MALVEAUX: Tough questions today about Middle East flash points and risky diplomacy. We are joined by the former U.S. ambassador to the United Nations, John Bolton -- thank you so much for being with us today. Of course, the first question: you've worked for the president, you've put in a lot in foreign policy here, what we're seeing is Speaker Nancy Pelosi says she is going to Syria to deliver a message from Israel, to open up negotiations. Has the president lost control of his foreign policy?

BOLTON: I don't think he's lost control, but this is a very confusing thing to do, and I think it's naive at best and possibly quite counterproductive. I'm at a loss to understand why Speaker Pelosi wants to do something like this.
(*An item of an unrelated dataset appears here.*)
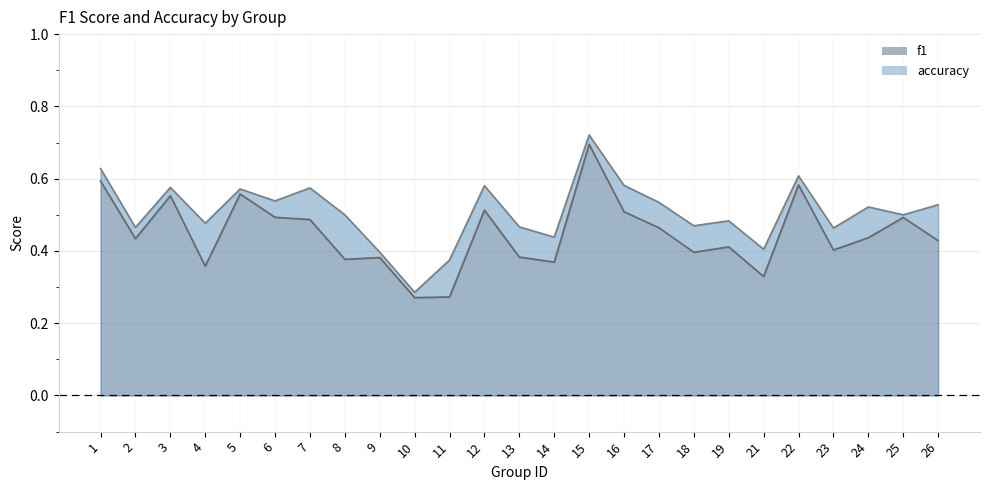

What is the average value of the accuracy series?

0.5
MALVEAUX: Well, the White House has said, and it has asked her, essentially, that, look, this is not helpful, in terms of our stand. I know the Iraq Study Group says talk to Syria, talk to Iran. They say don't do this. How would you approach her if you were still in the administration and in your ambassadorial -- kind of in your position?

BOLTON: Well, I don't think it's productive for her to go to Syria at all, but to pretend to be an envoy for -- not just for the United States, but for Israel, has to be sending, at best, very confusing signals to the dictator in Damascus, so I would simply hope that people would understand that, under the Constitution, the president conducts foreign policy, not the speaker of the House.
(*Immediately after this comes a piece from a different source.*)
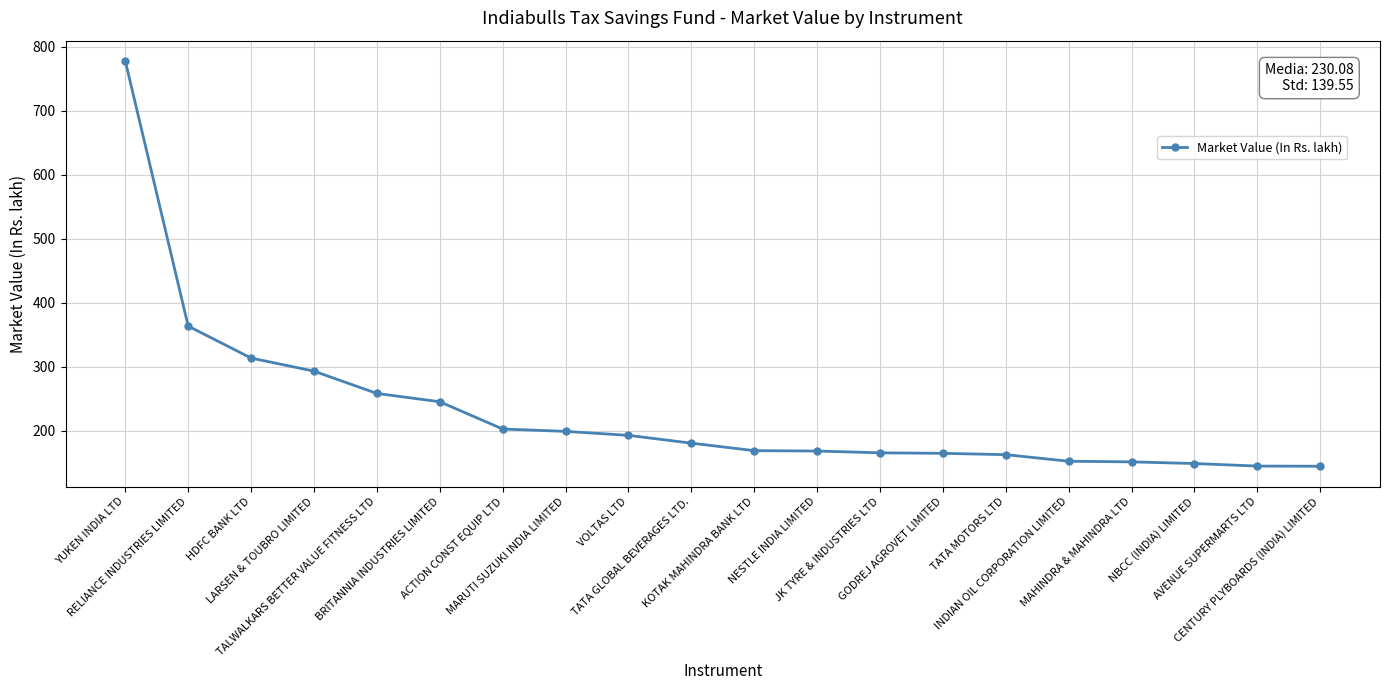

What is the label of the 6th point from the left?

BRITANNIA INDUSTRIES LIMITED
MALVEAUX: But what's strange here is that the prime minister of Israel, Ehud Olmert, I mean, he knows where to go if he wants to have talks, negotiations, go to Secretary of State Condoleezza Rice. Instead, he goes to Nancy Pelosi here. I mean, what does that say?
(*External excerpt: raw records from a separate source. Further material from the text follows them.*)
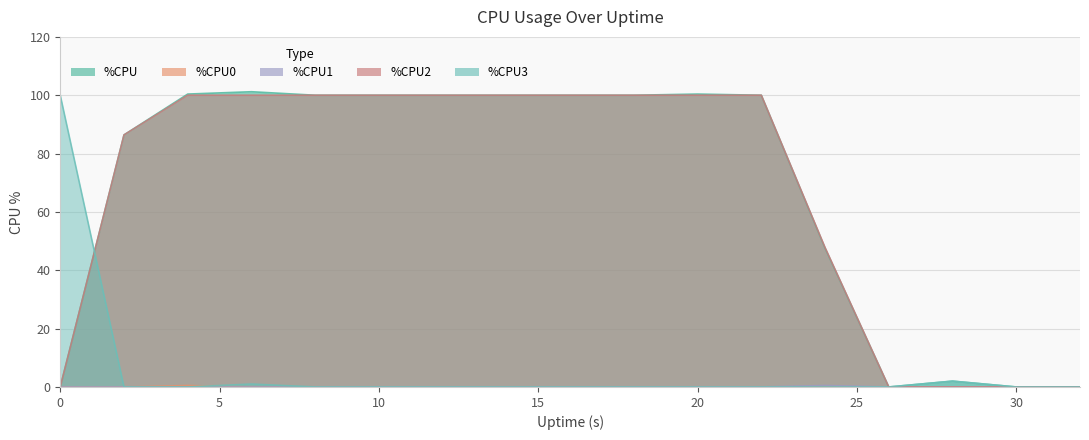

Reading left to right, transcribe all the data shown in this chart.

%CPU: 0=0.0	2=86.4	4=100.4	6=101.2	8=100.0	10=100.0	12=100.0	14=100.0	16=100.0	18=100.0	20=100.4	22=100.0	24=47.6	26=0.0	28=2.0	30=0.0	32=0.0
%CPU0: 0=0.0	2=0.0	4=0.5	6=0.0	8=0.0	10=0.0	12=0.0	14=0.0	16=0.0	18=0.0	20=0.0	22=0.0	24=0.0	26=0.0	28=0.0	30=0.0	32=0.0
%CPU1: 0=0.0	2=0.0	4=0.0	6=0.0	8=0.0	10=0.0	12=0.0	14=0.0	16=0.0	18=0.0	20=0.0	22=0.0	24=0.5	26=0.0	28=0.0	30=0.0	32=0.0
%CPU2: 0=0.0	2=86.4	4=100.0	6=100.0	8=100.0	10=100.0	12=100.0	14=100.0	16=100.0	18=100.0	20=100.0	22=100.0	24=47.8	26=0.0	28=0.0	30=0.0	32=0.0
%CPU3: 0=100.0	2=0.0	4=0.0	6=1.0	8=0.0	10=0.0	12=0.0	14=0.0	16=0.0	18=0.0	20=0.0	22=0.0	24=0.0	26=0.0	28=2.0	30=0.0	32=0.0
BOLTON: Well, I hope that isn't exactly what he's done, and if he has, then I think we need to talk to him, too. This is not the time for people to misunderstand who speaks for the United States, particularly in the Middle East. So, I think there are a lot of mistakes being made here and, hopefully, we'll have this visit get passed without more mistakes being committed.

MALVEAUX: It's hard to believe, because the prime minister really is -- he is very close to the Bush administration. They like the president here. Do you think that we are seeing maybe some back-channel talks that are going on, that perhaps there's a tacit approval from the White House, "OK, let this happen"? I can't imagine that he would allow this to go forward, perhaps without a wink and a nod from the administration.

BOLTON: If this is a back channel, it's a pretty public back channel, so my guess is there's confusion and, hopefully, once the trip is over, we can get it straightened out, because, if it's not straightened out, it can only be counterproductive.

MALVEAUX: Do you think that this also perhaps portends to something that might happen in the future? I'm being somewhat flip, but you know, Syria today, Iran tomorrow. I mean, where does it end?

BOLTON: I think that's part of the problem. I think, when you have members of the House and Senate, who are out essentially freelancing, it gets competitive. You know, the governor of New Mexico is now about to go to North Korea to conduct some diplomacy, so I think this is a mistake. I think people ought to let the debate in this country take place and let the president conduct our diplomacy overseas.

First, Bolton's just a punk and a hack. Why have this nucklehead on your show, particularly when you're just going to feed him lines? And how about noting that an armored humvee full of GOP congresspeople were over there, too. How difficult is that?